You can get creative and target keywords that are associative keywords to your category, but it’s doubtful that Google would allow that type of leeway for display since it is currently fairly strict when it comes to SEM paid listings. Relevancy to consumer is Google’s highest goal.

But what you’re doing there is different from mass display. The mass ad networks display advertiser is often trying to put products the consumer doesn’t know they want in front of them. It’s Toyota introducing that car to consumers who are much earlier on into the purchase cycle, so that when they do reach the next stage, they type in “Toyota 4runner.” And that’s where Google display would fail for them, because the consumer probably wouldn’t ever type in a relevant keyword. Yes, you could get them when they are at the “car” keyword level, but that’s about it. For brand messages attempting to convert someone over time, or for lower consideration impulse products, it is perfect to stay in mass ad network display mode.

But for display SEM, think of three things:

1. Consumers you have already communicated with through brand messaging;
2. Brands attempting to switch products within a category;
3. Niche products within categories that would be wasted in mass display.

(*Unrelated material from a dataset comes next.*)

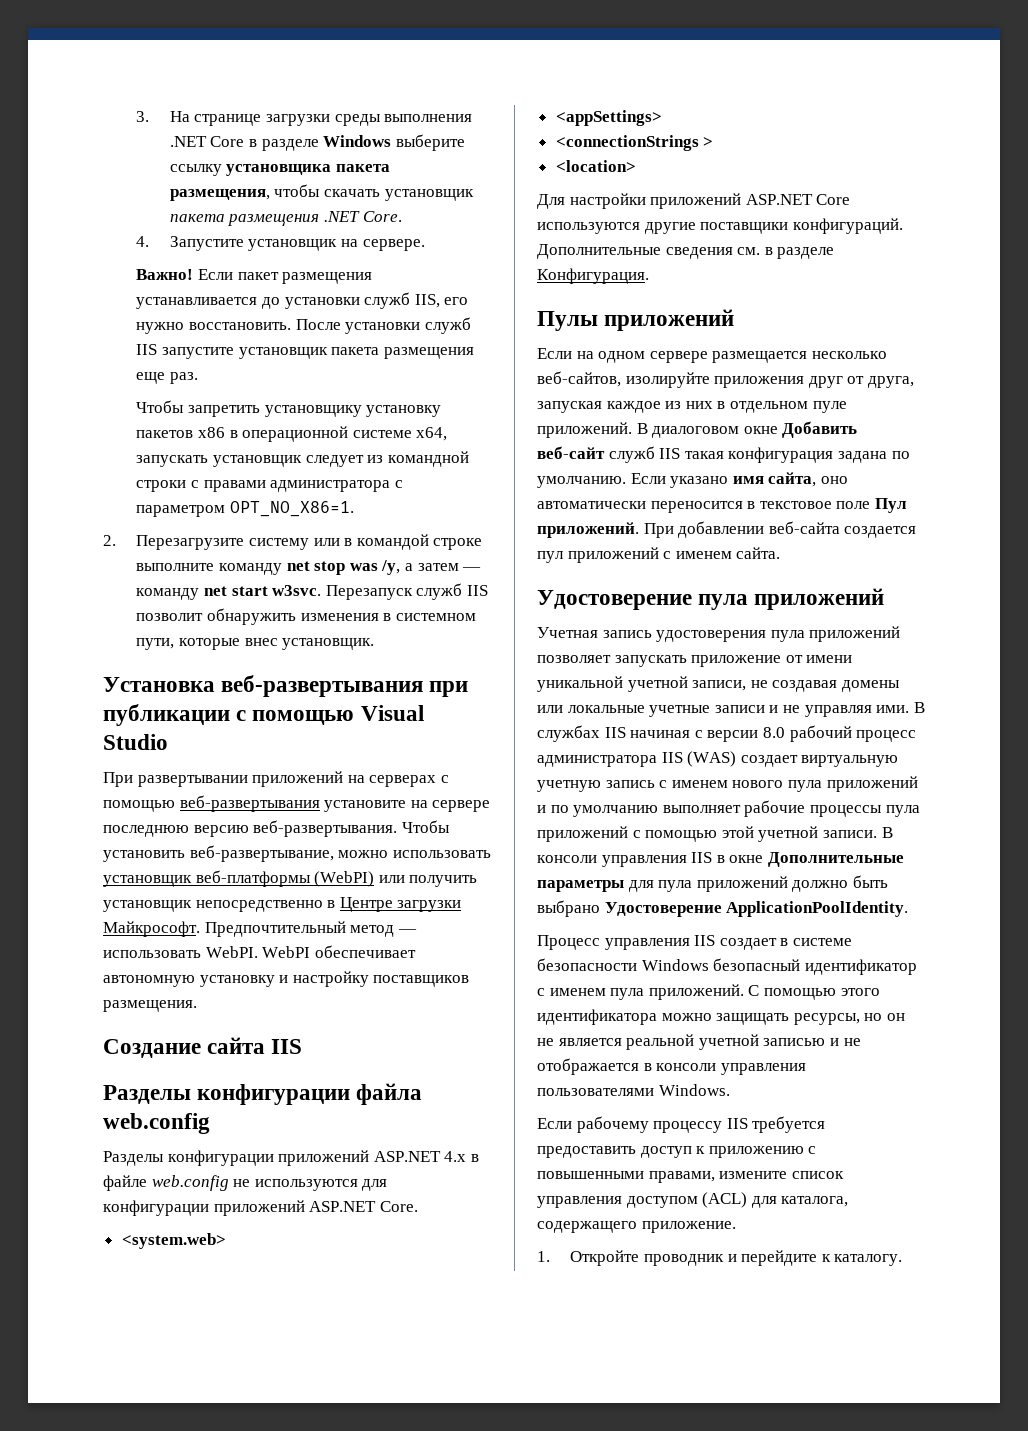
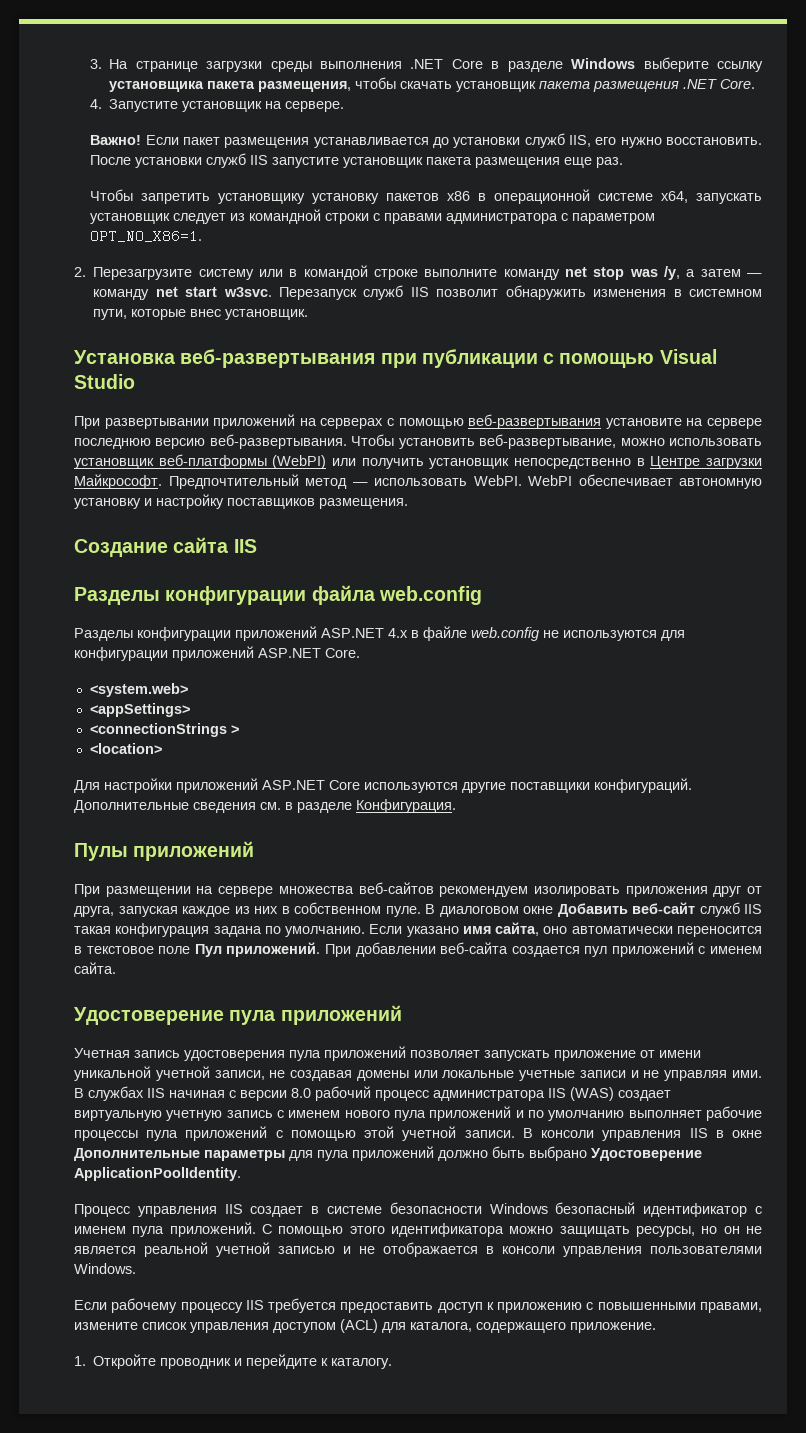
[537,348,887,363] [537,371,710,388] Если на одном сервере размещается несколько веб-сайтов, изолируйте -> [74,882,620,897] При размещении на сервере множества веб-сайтов рекомендуем изолировать
[729,401,847,413] [537,422,632,438] отдельном пуле приложений. -> [294,902,421,917] собственном пуле.

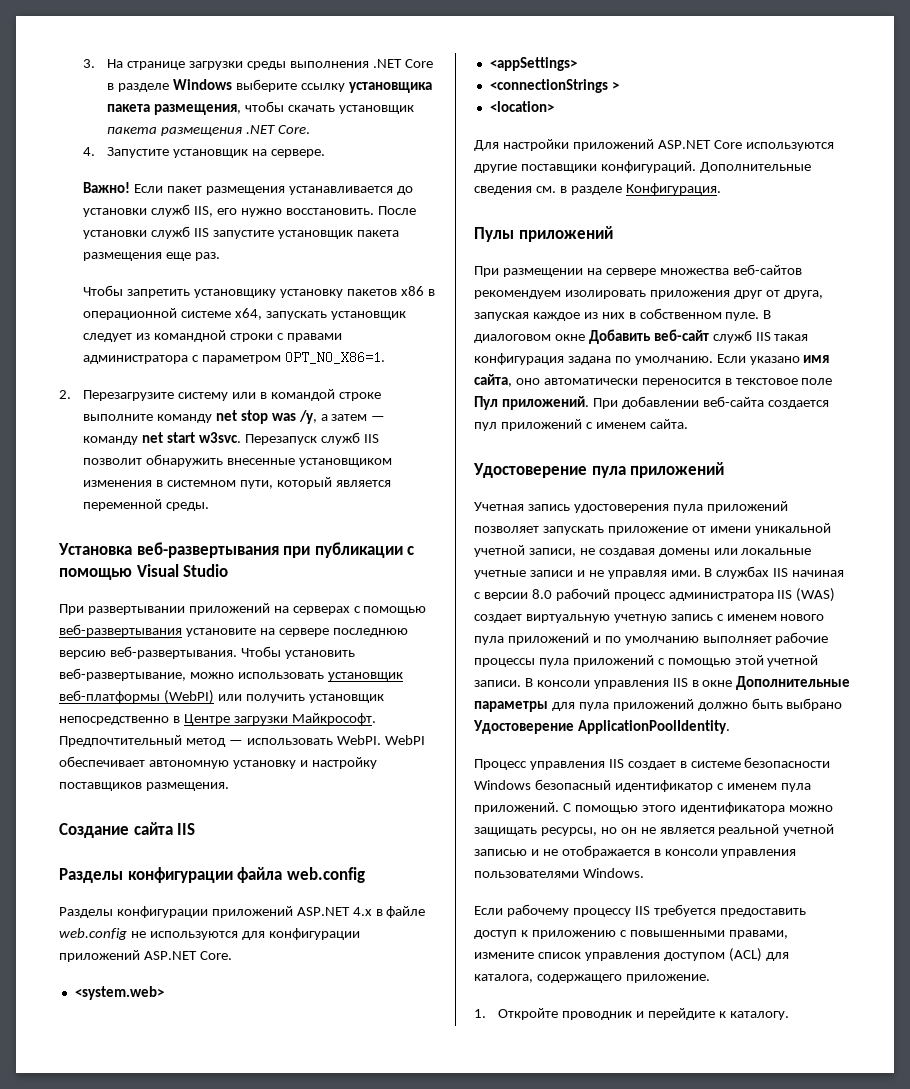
(586, 292) none -> [226,458,392,467] внесенные установщиком
[131,309,309,320] которые внес установщик. -> [276,477,391,489] [83,499,210,511] который является переменной среды.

Who doesn’t this work for? Those hundreds of thousands of users in mom-and-pop shops and smaller businesses that don’t have an advertising agency on retainer. They do not have the resources to create a display banner campaign, nor do they have the aesthetic sensibilities. If you screw up ad copy in SEM or just write like crap, it’s pretty hard to screw it up too bad in the 25, 35, 35 character restriction. Those shops are able to compete in a “text” only world.

But an ugly ass banner? It burns out our eye sockets with its insidious evil. It would be the equivalent of the Blink tag. Remember that? No? Be thankful.

Something tells me that Google might be just a little too frightened of the implications of killing the goose that the laid the golden egg — paid search listings, the long tail of small business. Should the ad networks be worried? Of course they should. But if they start looking at their client base now and figure out why they meet a different need than what Google Search Display would be, they should be able to fend off the wolves for a while.

Well, until Google incorporates the same technology across its normal display network and allows brands to cookie the view of those users, yup, then those ad networks will pucker up real fast.